Me referiré ahora a la unidad de selección, esto es, a la entidad sobre la que actúa la selección. En la formulación neodarwinista, dicha unidad puede ser cualquiera que posea dos propiedades indispensables: la existencia de 1) diferencias fenotípicas en la eficacia biológica de sus distintas variantes, es decir, entre sus correspondientes tasas de supervivencia y reproducción, y 2) un componente hereditario o heredabilidad, en la manifestación de dichas diferencias, esto es, cierta semejanza entre padres e hijos por encima de lo esperado por azar, que no tiene por qué ser completa y ni siquiera precisa de la especificación de una teoría de herencia concreta. El primer requisito es suficiente para que la selección pueda actuar, favoreciendo unas variantes frente a otras, y el segundo es necesario para que dicha acción tenga consecuencias en las generaciones futuras. Sin embargo, para que la selección natural produzca adaptaciones es preciso que se cumpla una tercera precisión: al menos algunos de los genes con efecto sobre la eficacia biológica deben tenerlo también sobre el rasgo adaptador considerado, sea éste morfológico, fisiológico o conductual. Por tanto, cualquier entidad que posea las propiedades antedichas (genes, cromosomas, individuos, grupos de individuos o especies) estará habilitada como unidad de selección. Más aún, la selección puede operar simultáneamente sobre distintas unidades, actuando incluso en sentidos opuestos. Es evidente que la magnitud del efecto selectivo estará directamente relacionada con la heredabilidad de la unidad correspondiente, disminuyendo ésta al pasar de genes a individuos y de estos a grupos. A su vez, la velocidad con que dicho efecto se transmite de generación en generación dependerá inversamente de la duración del ciclo reproductivo propio de cada unidad, menor en genes e individuos que en grupos.

Confío en que esta tediosa descripción pueda servir para colocar al «gen egoísta» en su sitio. Para su inventor, «la evolución es la manifestación externa y visible de la supervivencia diferencial de replicadores alternativos. Los genes son replicadores. Es mejor no considerar a los organismos o a los grupos de organismos como replicadores: son vehículos en los que los replicadores viajan» (p. 147). En consecuencia, postula que las propiedades de la unidad de selección deben ser «longevidad, fecundidad y fidelidad» (p. 150). Pero, aunque la «fecundidad» (eficacia biológica) diferencial de las variantes de cualquier unidad es esencial para que la selección se produzca al nivel pertinente, la «fidelidad» (heredabilidad) de la copia y la «longevidad» (duración del ciclo reproductivo) de ésta sólo cuantifican, como se ha dicho antes, la magnitud y velocidad del cambio evolutivo temporal.

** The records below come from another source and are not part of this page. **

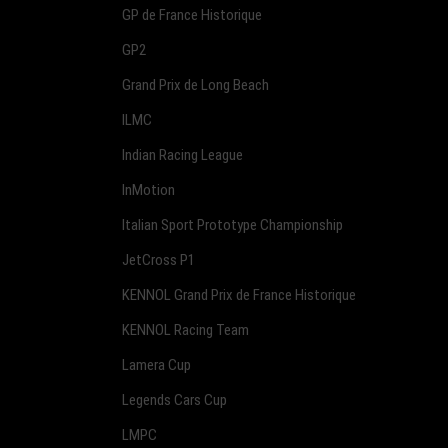
GP de France Historique
GP2
Grand Prix de Long Beach
ILMC
Indian Racing League
InMotion
Italian Sport Prototype Championship
JetCross P1
KENNOL Grand Prix de France Historique
KENNOL Racing Team
Lamera Cup
Legends Cars Cup
LMPC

Aunque la acción de la selección natural sobre distintas unidades ha sido certificada convincentemente, la consideración del gen como único replicador o unidad de selección, junto con la relegación de las demás unidades a la simple condición de vehículos que compiten en una larga carrera gobernados por los genes que los tripulan, responde únicamente al deseo, injustificado empíricamente, de plantear el mecanismo selectivo en clave reduccionista, ignorando que su funcionamiento ni es ni tiene por qué ser perfecto.

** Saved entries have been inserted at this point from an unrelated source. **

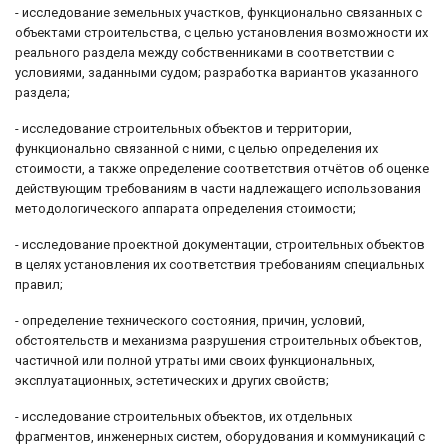
- исследование земельных участков, функционально связанных с
объектами строительства, с целью установления возможности их
реаль­ного раздела между собственниками в соответствии с
условиями, задан­ными судом; разработка вариантов указанного
раздела;
- исследование строительных объектов и территории,
функционально связанной с ними, с целью определения их
стоимости, а также определение соответствия отчётов об оценке
действующим требованиям в части надлежащего использования
методологического аппарата определения стоимости;
- исследование проектной документации, строительных объектов
в целях установления их соответствия требованиям специальных
правил;
- определение технического состояния, причин, условий,
обстоятельств и механизма разрушения строительных объектов,
частичной или полной утраты ими своих функциональных,
эксплуатационных, эстетических и других свойств;
- исследование строительных объектов, их отдельных
фрагментов, инже­нерных систем, оборудования и коммуникаций с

Al introducir la noción de fenotipo extendido, motivo central de la obra reseñada, indica su autor que «demostraré que la lógica ordinaria de la terminología genética conduce inevitablemente a la conclusión de que se puede afirmar que los genes tienen efectos fenotípicos extendidos, efectos que no necesitan ser expresados al nivel de ningún vehículo particular» (p. 318). Hasta aquí sólo cabe asentir, pues es sobradamente conocido que los efectos de los genes no se limitan al cuerpo del organismo portador, sino que también producen manifestaciones externas a él, como los nidos de las aves o las colmenas de las abejas. Por otra parte, los genes de un individuo pueden modificar el comportamiento de otros, incluso si estos pertenecen a especies distintas, como ocurre con el condicionamiento de los hospedadores por parte del intruso polluelo de cuco que solicita su cuidado. Más aún: el comportamiento altruista de un individuo puede reforzar la supervivencia del grupo al que pertenece, tal como propugna Edward O. Wilson, o la de sus parientes, de acuerdo con la noción de eficacia biológica extendida, propuesta originalmente por William D. Hamilton. En otras palabras, el fenotipo extendido no pasa de ser una reformulación de conceptos anteriores compuesta a mayor gloria del gen egoísta. Además, la acción a distancia dista mucho de ser una propiedad universal de los genes, y cuando Dawkins asevera que «el mundo viviente puede verse como una red de campos entrelazados de poder replicador» (p. 396) sólo está hiperbolizando pro domo sua, puesto que la mayoría de las adaptaciones han podido ser explicadas mediante la acción de la selección individual, de parientes o de grupos.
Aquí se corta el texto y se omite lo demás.